Given task:
Present every non-blank line of the listing below as a Markdown table with two columns, Row and Line, where Row holds each line's number. Leave out the blank lines.

Items from a dataset:
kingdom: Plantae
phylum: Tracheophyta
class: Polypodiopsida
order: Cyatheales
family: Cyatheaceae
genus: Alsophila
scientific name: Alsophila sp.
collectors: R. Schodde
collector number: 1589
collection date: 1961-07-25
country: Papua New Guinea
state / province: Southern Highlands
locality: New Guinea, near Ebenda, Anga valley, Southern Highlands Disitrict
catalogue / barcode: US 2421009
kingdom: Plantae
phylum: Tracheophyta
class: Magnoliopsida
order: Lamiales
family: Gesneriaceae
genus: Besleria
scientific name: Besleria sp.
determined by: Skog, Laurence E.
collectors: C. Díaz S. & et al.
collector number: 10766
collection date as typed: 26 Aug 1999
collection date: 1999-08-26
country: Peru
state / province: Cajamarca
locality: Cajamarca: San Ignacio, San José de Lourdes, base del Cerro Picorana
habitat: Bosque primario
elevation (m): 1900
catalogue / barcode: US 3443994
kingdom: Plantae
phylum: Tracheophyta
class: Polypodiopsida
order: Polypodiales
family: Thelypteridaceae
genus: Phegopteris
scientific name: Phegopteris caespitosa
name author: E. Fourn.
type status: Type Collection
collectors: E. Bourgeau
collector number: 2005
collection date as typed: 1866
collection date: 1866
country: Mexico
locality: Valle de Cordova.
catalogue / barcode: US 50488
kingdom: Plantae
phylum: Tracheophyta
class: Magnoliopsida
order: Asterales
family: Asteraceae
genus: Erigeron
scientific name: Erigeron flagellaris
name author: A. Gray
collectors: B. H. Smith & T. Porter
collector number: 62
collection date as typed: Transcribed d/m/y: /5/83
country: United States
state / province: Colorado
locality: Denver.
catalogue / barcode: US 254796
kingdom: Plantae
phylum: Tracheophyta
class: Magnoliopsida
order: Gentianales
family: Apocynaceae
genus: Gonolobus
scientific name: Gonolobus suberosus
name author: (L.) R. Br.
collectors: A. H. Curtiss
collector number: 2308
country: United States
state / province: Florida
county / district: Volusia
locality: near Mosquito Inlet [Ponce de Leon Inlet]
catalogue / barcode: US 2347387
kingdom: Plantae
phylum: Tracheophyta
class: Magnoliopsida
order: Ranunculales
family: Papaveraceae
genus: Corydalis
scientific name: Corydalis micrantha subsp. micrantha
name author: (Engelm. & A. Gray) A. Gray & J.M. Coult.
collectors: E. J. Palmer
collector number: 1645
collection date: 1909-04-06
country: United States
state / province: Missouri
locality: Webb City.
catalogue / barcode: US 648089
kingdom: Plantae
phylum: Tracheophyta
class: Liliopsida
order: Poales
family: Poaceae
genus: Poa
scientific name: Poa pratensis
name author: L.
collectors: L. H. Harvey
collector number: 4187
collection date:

Output of the task:
| Row | Line |
|---|---|
| 1 | kingdom: Plantae |
| 2 | phylum: Tracheophyta |
| 3 | class: Polypodiopsida |
| 4 | order: Cyatheales |
| 5 | family: Cyatheaceae |
| 6 | genus: Alsophila |
| 7 | scientific name: Alsophila sp. |
| 8 | collectors: R. Schodde |
| 9 | collector number: 1589 |
| 10 | collection date: 1961-07-25 |
| 11 | country: Papua New Guinea |
| 12 | state / province: Southern Highlands |
| 13 | locality: New Guinea, near Ebenda, Anga valley, Southern Highlands Disitrict |
| 14 | catalogue / barcode: US 2421009 |
| 15 | kingdom: Plantae |
| 16 | phylum: Tracheophyta |
| 17 | class: Magnoliopsida |
| 18 | order: Lamiales |
| 19 | family: Gesneriaceae |
| 20 | genus: Besleria |
| 21 | scientific name: Besleria sp. |
| 22 | determined by: Skog, Laurence E. |
| 23 | collectors: C. Díaz S. & et al. |
| 24 | collector number: 10766 |
| 25 | collection date as typed: 26 Aug 1999 |
| 26 | collection date: 1999-08-26 |
| 27 | country: Peru |
| 28 | state / province: Cajamarca |
| 29 | locality: Cajamarca: San Ignacio, San José de Lourdes, base del Cerro Picorana |
| 30 | habitat: Bosque primario |
| 31 | elevation (m): 1900 |
| 32 | catalogue / barcode: US 3443994 |
| 33 | kingdom: Plantae |
| 34 | phylum: Tracheophyta |
| 35 | class: Polypodiopsida |
| 36 | order: Polypodiales |
| 37 | family: Thelypteridaceae |
| 38 | genus: Phegopteris |
| 39 | scientific name: Phegopteris caespitosa |
| 40 | name author: E. Fourn. |
| 41 | type status: Type Collection |
| 42 | collectors: E. Bourgeau |
| 43 | collector number: 2005 |
| 44 | collection date as typed: 1866 |
| 45 | collection date: 1866 |
| 46 | country: Mexico |
| 47 | locality: Valle de Cordova. |
| 48 | catalogue / barcode: US 50488 |
| 49 | kingdom: Plantae |
| 50 | phylum: Tracheophyta |
| 51 | class: Magnoliopsida |
| 52 | order: Asterales |
| 53 | family: Asteraceae |
| 54 | genus: Erigeron |
| 55 | scientific name: Erigeron flagellaris |
| 56 | name author: A. Gray |
| 57 | collectors: B. H. Smith & T. Porter |
| 58 | collector number: 62 |
| 59 | collection date as typed: Transcribed d/m/y: /5/83 |
| 60 | country: United States |
| 61 | state / province: Colorado |
| 62 | locality: Denver. |
| 63 | catalogue / barcode: US 254796 |
| 64 | kingdom: Plantae |
| 65 | phylum: Tracheophyta |
| 66 | class: Magnoliopsida |
| 67 | order: Gentianales |
| 68 | family: Apocynaceae |
| 69 | genus: Gonolobus |
| 70 | scientific name: Gonolobus suberosus |
| 71 | name author: (L.) R. Br. |
| 72 | collectors: A. H. Curtiss |
| 73 | collector number: 2308 |
| 74 | country: United States |
| 75 | state / province: Florida |
| 76 | county / district: Volusia |
| 77 | locality: near Mosquito Inlet [Ponce de Leon Inlet] |
| 78 | catalogue / barcode: US 2347387 |
| 79 | kingdom: Plantae |
| 80 | phylum: Tracheophyta |
| 81 | class: Magnoliopsida |
| 82 | order: Ranunculales |
| 83 | family: Papaveraceae |
| 84 | genus: Corydalis |
| 85 | scientific name: Corydalis micrantha subsp. micrantha |
| 86 | name author: (Engelm. & A. Gray) A. Gray & J.M. Coult. |
| 87 | collectors: E. J. Palmer |
| 88 | collector number: 1645 |
| 89 | collection date: 1909-04-06 |
| 90 | country: United States |
| 91 | state / province: Missouri |
| 92 | locality: Webb City. |
| 93 | catalogue / barcode: US 648089 |
| 94 | kingdom: Plantae |
| 95 | phylum: Tracheophyta |
| 96 | class: Liliopsida |
| 97 | order: Poales |
| 98 | family: Poaceae |
| 99 | genus: Poa |
| 100 | scientific name: Poa pratensis |
| 101 | name author: L. |
| 102 | collectors: L. H. Harvey |
| 103 | collector number: 4187 |
| 104 | collection date: |